### The request
Present every one of the lines below as a numbered list, omitting any blank lines.

Stored records
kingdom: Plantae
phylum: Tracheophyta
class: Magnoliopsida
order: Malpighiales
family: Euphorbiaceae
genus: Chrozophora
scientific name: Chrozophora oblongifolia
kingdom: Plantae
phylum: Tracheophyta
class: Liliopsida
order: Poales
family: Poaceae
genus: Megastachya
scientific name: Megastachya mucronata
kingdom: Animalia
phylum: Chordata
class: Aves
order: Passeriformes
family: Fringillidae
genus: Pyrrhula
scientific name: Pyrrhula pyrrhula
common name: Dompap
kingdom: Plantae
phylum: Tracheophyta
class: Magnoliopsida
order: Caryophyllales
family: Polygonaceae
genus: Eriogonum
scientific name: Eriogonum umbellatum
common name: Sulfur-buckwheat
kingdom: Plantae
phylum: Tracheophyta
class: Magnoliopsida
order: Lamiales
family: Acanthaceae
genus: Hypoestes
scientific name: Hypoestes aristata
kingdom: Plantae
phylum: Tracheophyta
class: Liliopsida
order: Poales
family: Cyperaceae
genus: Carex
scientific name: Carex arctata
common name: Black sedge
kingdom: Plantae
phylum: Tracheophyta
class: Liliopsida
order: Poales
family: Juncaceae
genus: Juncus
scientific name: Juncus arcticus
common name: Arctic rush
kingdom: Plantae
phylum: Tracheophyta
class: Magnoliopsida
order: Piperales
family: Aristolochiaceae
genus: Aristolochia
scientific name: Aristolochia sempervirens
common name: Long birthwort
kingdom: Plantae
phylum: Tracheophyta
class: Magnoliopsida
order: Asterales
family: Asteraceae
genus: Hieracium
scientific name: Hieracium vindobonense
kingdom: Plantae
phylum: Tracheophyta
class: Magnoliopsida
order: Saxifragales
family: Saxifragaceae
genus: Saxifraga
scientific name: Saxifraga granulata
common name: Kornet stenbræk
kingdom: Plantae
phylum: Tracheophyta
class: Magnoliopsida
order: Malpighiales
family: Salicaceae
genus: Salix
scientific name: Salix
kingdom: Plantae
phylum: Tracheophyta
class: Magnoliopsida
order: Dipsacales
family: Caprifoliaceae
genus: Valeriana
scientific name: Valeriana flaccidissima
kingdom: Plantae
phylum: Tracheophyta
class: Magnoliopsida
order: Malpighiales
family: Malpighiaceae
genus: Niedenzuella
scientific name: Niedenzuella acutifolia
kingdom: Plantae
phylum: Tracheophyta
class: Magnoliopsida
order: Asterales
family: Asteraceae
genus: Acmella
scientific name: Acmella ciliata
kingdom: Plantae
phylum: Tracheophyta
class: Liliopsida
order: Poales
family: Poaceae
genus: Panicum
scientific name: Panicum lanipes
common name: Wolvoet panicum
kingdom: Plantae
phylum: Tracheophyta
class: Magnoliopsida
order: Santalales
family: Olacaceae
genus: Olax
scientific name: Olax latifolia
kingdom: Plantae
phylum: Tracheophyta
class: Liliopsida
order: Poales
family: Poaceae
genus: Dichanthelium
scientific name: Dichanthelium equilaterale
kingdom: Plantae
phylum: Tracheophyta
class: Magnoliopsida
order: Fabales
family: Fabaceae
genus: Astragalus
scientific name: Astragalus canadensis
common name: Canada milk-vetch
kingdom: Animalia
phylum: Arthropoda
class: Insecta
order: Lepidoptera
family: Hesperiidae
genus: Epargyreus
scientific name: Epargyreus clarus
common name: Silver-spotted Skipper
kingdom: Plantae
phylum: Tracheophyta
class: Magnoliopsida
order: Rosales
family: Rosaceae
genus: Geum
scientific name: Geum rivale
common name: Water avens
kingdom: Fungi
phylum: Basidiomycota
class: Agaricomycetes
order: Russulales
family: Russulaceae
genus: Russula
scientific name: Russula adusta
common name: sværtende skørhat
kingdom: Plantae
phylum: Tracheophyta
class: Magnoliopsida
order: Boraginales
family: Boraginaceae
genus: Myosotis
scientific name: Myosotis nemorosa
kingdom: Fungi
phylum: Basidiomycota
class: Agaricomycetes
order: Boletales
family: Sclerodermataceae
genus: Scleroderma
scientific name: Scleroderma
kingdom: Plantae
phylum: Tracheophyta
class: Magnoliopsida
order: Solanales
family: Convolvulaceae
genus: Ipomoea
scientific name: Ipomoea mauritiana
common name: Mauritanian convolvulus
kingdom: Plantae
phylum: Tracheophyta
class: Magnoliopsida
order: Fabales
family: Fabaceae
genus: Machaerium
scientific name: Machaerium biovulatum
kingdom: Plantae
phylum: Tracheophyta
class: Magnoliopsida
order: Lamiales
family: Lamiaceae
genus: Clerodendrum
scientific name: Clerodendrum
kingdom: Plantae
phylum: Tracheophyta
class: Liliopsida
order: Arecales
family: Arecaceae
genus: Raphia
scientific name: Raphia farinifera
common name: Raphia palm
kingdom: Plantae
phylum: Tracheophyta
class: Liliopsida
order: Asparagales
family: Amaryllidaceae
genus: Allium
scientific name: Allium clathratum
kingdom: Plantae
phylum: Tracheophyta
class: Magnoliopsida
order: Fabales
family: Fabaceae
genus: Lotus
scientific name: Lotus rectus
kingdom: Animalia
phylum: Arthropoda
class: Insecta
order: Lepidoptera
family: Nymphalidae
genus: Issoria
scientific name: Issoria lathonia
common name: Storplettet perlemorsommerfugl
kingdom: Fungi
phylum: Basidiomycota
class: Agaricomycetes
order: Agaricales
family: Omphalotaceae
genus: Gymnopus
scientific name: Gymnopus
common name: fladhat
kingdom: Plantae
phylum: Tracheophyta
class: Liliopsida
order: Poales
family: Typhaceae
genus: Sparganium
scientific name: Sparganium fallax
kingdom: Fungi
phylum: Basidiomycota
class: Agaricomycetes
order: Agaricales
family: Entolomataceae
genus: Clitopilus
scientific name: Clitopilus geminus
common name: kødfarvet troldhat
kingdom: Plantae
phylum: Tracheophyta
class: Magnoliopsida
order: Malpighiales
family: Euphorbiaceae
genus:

### The solution
1. kingdom: Plantae
2. phylum: Tracheophyta
3. class: Magnoliopsida
4. order: Malpighiales
5. family: Euphorbiaceae
6. genus: Chrozophora
7. scientific name: Chrozophora oblongifolia
8. kingdom: Plantae
9. phylum: Tracheophyta
10. class: Liliopsida
11. order: Poales
12. family: Poaceae
13. genus: Megastachya
14. scientific name: Megastachya mucronata
15. kingdom: Animalia
16. phylum: Chordata
17. class: Aves
18. order: Passeriformes
19. family: Fringillidae
20. genus: Pyrrhula
21. scientific name: Pyrrhula pyrrhula
22. common name: Dompap
23. kingdom: Plantae
24. phylum: Tracheophyta
25. class: Magnoliopsida
26. order: Caryophyllales
27. family: Polygonaceae
28. genus: Eriogonum
29. scientific name: Eriogonum umbellatum
30. common name: Sulfur-buckwheat
31. kingdom: Plantae
32. phylum: Tracheophyta
33. class: Magnoliopsida
34. order: Lamiales
35. family: Acanthaceae
36. genus: Hypoestes
37. scientific name: Hypoestes aristata
38. kingdom: Plantae
39. phylum: Tracheophyta
40. class: Liliopsida
41. order: Poales
42. family: Cyperaceae
43. genus: Carex
44. scientific name: Carex arctata
45. common name: Black sedge
46. kingdom: Plantae
47. phylum: Tracheophyta
48. class: Liliopsida
49. order: Poales
50. family: Juncaceae
51. genus: Juncus
52. scientific name: Juncus arcticus
53. common name: Arctic rush
54. kingdom: Plantae
55. phylum: Tracheophyta
56. class: Magnoliopsida
57. order: Piperales
58. family: Aristolochiaceae
59. genus: Aristolochia
60. scientific name: Aristolochia sempervirens
61. common name: Long birthwort
62. kingdom: Plantae
63. phylum: Tracheophyta
64. class: Magnoliopsida
65. order: Asterales
66. family: Asteraceae
67. genus: Hieracium
68. scientific name: Hieracium vindobonense
69. kingdom: Plantae
70. phylum: Tracheophyta
71. class: Magnoliopsida
72. order: Saxifragales
73. family: Saxifragaceae
74. genus: Saxifraga
75. scientific name: Saxifraga granulata
76. common name: Kornet stenbræk
77. kingdom: Plantae
78. phylum: Tracheophyta
79. class: Magnoliopsida
80. order: Malpighiales
81. family: Salicaceae
82. genus: Salix
83. scientific name: Salix
84. kingdom: Plantae
85. phylum: Tracheophyta
86. class: Magnoliopsida
87. order: Dipsacales
88. family: Caprifoliaceae
89. genus: Valeriana
90. scientific name: Valeriana flaccidissima
91. kingdom: Plantae
92. phylum: Tracheophyta
93. class: Magnoliopsida
94. order: Malpighiales
95. family: Malpighiaceae
96. genus: Niedenzuella
97. scientific name: Niedenzuella acutifolia
98. kingdom: Plantae
99. phylum: Tracheophyta
100. class: Magnoliopsida
101. order: Asterales
102. family: Asteraceae
103. genus: Acmella
104. scientific name: Acmella ciliata
105. kingdom: Plantae
106. phylum: Tracheophyta
107. class: Liliopsida
108. order: Poales
109. family: Poaceae
110. genus: Panicum
111. scientific name: Panicum lanipes
112. common name: Wolvoet panicum
113. kingdom: Plantae
114. phylum: Tracheophyta
115. class: Magnoliopsida
116. order: Santalales
117. family: Olacaceae
118. genus: Olax
119. scientific name: Olax latifolia
120. kingdom: Plantae
121. phylum: Tracheophyta
122. class: Liliopsida
123. order: Poales
124. family: Poaceae
125. genus: Dichanthelium
126. scientific name: Dichanthelium equilaterale
127. kingdom: Plantae
128. phylum: Tracheophyta
129. class: Magnoliopsida
130. order: Fabales
131. family: Fabaceae
132. genus: Astragalus
133. scientific name: Astragalus canadensis
134. common name: Canada milk-vetch
135. kingdom: Animalia
136. phylum: Arthropoda
137. class: Insecta
138. order: Lepidoptera
139. family: Hesperiidae
140. genus: Epargyreus
141. scientific name: Epargyreus clarus
142. common name: Silver-spotted Skipper
143. kingdom: Plantae
144. phylum: Tracheophyta
145. class: Magnoliopsida
146. order: Rosales
147. family: Rosaceae
148. genus: Geum
149. scientific name: Geum rivale
150. common name: Water avens
151. kingdom: Fungi
152. phylum: Basidiomycota
153. class: Agaricomycetes
154. order: Russulales
155. family: Russulaceae
156. genus: Russula
157. scientific name: Russula adusta
158. common name: sværtende skørhat
159. kingdom: Plantae
160. phylum: Tracheophyta
161. class: Magnoliopsida
162. order: Boraginales
163. family: Boraginaceae
164. genus: Myosotis
165. scientific name: Myosotis nemorosa
166. kingdom: Fungi
167. phylum: Basidiomycota
168. class: Agaricomycetes
169. order: Boletales
170. family: Sclerodermataceae
171. genus: Scleroderma
172. scientific name: Scleroderma
173. kingdom: Plantae
174. phylum: Tracheophyta
175. class: Magnoliopsida
176. order: Solanales
177. family: Convolvulaceae
178. genus: Ipomoea
179. scientific name: Ipomoea mauritiana
180. common name: Mauritanian convolvulus
181. kingdom: Plantae
182. phylum: Tracheophyta
183. class: Magnoliopsida
184. order: Fabales
185. family: Fabaceae
186. genus: Machaerium
187. scientific name: Machaerium biovulatum
188. kingdom: Plantae
189. phylum: Tracheophyta
190. class: Magnoliopsida
191. order: Lamiales
192. family: Lamiaceae
193. genus: Clerodendrum
194. scientific name: Clerodendrum
195. kingdom: Plantae
196. phylum: Tracheophyta
197. class: Liliopsida
198. order: Arecales
199. family: Arecaceae
200. genus: Raphia
201. scientific name: Raphia farinifera
202. common name: Raphia palm
203. kingdom: Plantae
204. phylum: Tracheophyta
205. class: Liliopsida
206. order: Asparagales
207. family: Amaryllidaceae
208. genus: Allium
209. scientific name: Allium clathratum
210. kingdom: Plantae
211. phylum: Tracheophyta
212. class: Magnoliopsida
213. order: Fabales
214. family: Fabaceae
215. genus: Lotus
216. scientific name: Lotus rectus
217. kingdom: Animalia
218. phylum: Arthropoda
219. class: Insecta
220. order: Lepidoptera
221. family: Nymphalidae
222. genus: Issoria
223. scientific name: Issoria lathonia
224. common name: Storplettet perlemorsommerfugl
225. kingdom: Fungi
226. phylum: Basidiomycota
227. class: Agaricomycetes
228. order: Agaricales
229. family: Omphalotaceae
230. genus: Gymnopus
231. scientific name: Gymnopus
232. common name: fladhat
233. kingdom: Plantae
234. phylum: Tracheophyta
235. class: Liliopsida
236. order: Poales
237. family: Typhaceae
238. genus: Sparganium
239. scientific name: Sparganium fallax
240. kingdom: Fungi
241. phylum: Basidiomycota
242. class: Agaricomycetes
243. order: Agaricales
244. family: Entolomataceae
245. genus: Clitopilus
246. scientific name: Clitopilus geminus
247. common name: kødfarvet troldhat
248. kingdom: Plantae
249. phylum: Tracheophyta
250. class: Magnoliopsida
251. order: Malpighiales
252. family: Euphorbiaceae
253. genus:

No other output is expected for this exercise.